In that sense, it is our belief that art also has an important transformative role. It plays a significant role in creating non-verbal and embodied transformative encounters in violated and traumatized communities and it can provide a critical perspective on the restrictive Western memory regime at work in several practices of healing and reconciliation.

Works Cited

  • Bevernage, Berber. History, Memory and State-Sponsored Violence. New York: Routledge, 2012.
  • Craps, Stef. Postcolonial Witnessing: Trauma out of Bounds. Houndmills: Palgrave Macmillan, 2013.
  • Derrida, Jacques. Specters of Marx: The State of the Debt, the Work of Mourning, and the New International. New York: Routledge, 1994.
  • Greene, Naomi. Landscapes of Loss: The National Past in Postwar French Cinema, Princeton NJ: Princeton University Press, 1999.
  • Le Roy, Frederik, Christel Stalpaert en Sofie Verdoodt (eds.). “Performing Cultural Trauma in Theatre and Film”, Arcadia. International Journal of Literary Studies 45(2010): 249-264.

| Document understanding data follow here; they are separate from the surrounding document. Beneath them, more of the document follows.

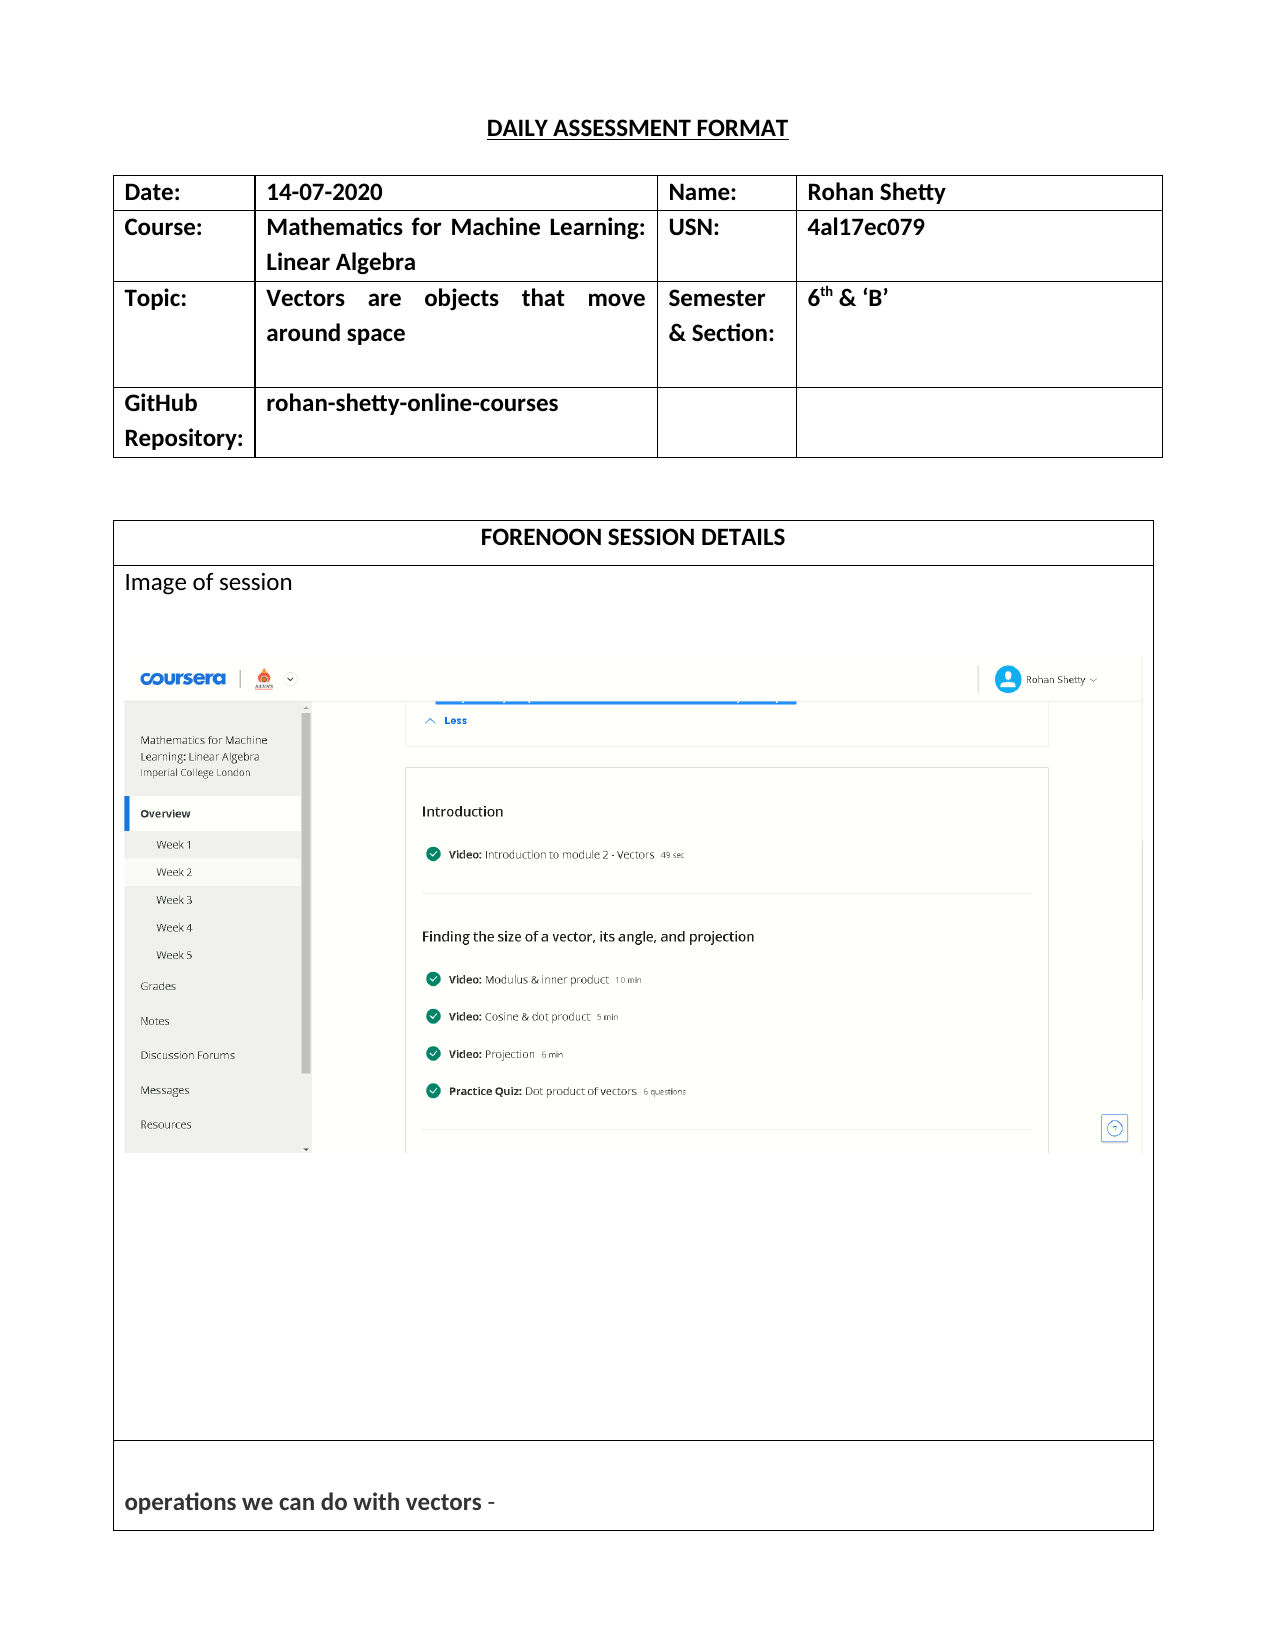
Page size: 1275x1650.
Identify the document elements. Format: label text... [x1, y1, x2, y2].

table_cell 4al17ec079 [797, 211, 1162, 281]
table_cell GitHub Repository: [114, 388, 254, 457]
table_cell [658, 388, 796, 457]
table_cell Vectors are objects that move around space [256, 282, 657, 387]
table_header FORENOON SESSION DETAILS [114, 521, 1153, 565]
picture [124, 657, 1143, 1153]
table_cell Topic: [114, 282, 254, 387]
table_cell [797, 388, 1162, 457]
table_cell rohan-shetty-online-courses [256, 388, 657, 457]
table_header 14-07-2020 [256, 176, 657, 210]
table_cell USN: [658, 211, 796, 281]
table_header Name: [658, 176, 796, 210]
table_header Date: [114, 176, 254, 210]
table_cell 6th & ‘B’ [797, 282, 1162, 387]
text DAILY ASSESSMENT FORMAT [112, 112, 1162, 143]
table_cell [114, 1441, 1153, 1530]
table_cell Mathematics for Machine Learning: Linear Algebra [256, 211, 657, 281]
table_cell Semester & Section: [658, 282, 796, 387]
table_header Rohan Shetty [797, 176, 1162, 210]
table_cell Course: [114, 211, 254, 281]
table_cell Image of session [114, 566, 1153, 1440]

  • Leys, Ruth. Trauma. A Genealogy. Chicago University Press, 2000.
  • Root, Maria (ed.). The Multiracial Experience. Racial Borders as the New Frontier. Thousand Oakes California: Sage Publications, 1996.
  • Rothberg, Michael. Multidirectional Memory. Remembering the Holocaust in the Age of Decolonization. Stanford University Press, 2009.
  • Safranski, Rüdiger. Nietzsche. Biografie seines Denkens. München: Carl Hanser Verlag, 2000.
  • Stalpaert, Christel. “The Mind Taken Hostage: Antigone’s Corporeal Memory in Mind the Gap (2001)”, Mosaic. A Journal for the Interdisciplinary Study of Literature 41: 3(2008): 137-152.
  • Summerfield, Derek. “‘My Whole Body is Sick… My Life is Not Good’. A Rwandan Asylum Seeker Attends a Psychiatric Clinic in London”. Forced Migration and Mental Health. Rethinking the Care of Refugees and Displaced Persons. Eds. David Ingleby. New York: Springer, 2005. 97-114.
  • Thompson, James. Performance Affects. Applied Theatre and the End of Effect. Basingstoke: Palgrave Macmillan, 2009.
  • Watters, Ethan. Crazy Like Us: The Globalization of the American Psyche. New York: Free Press, 2010.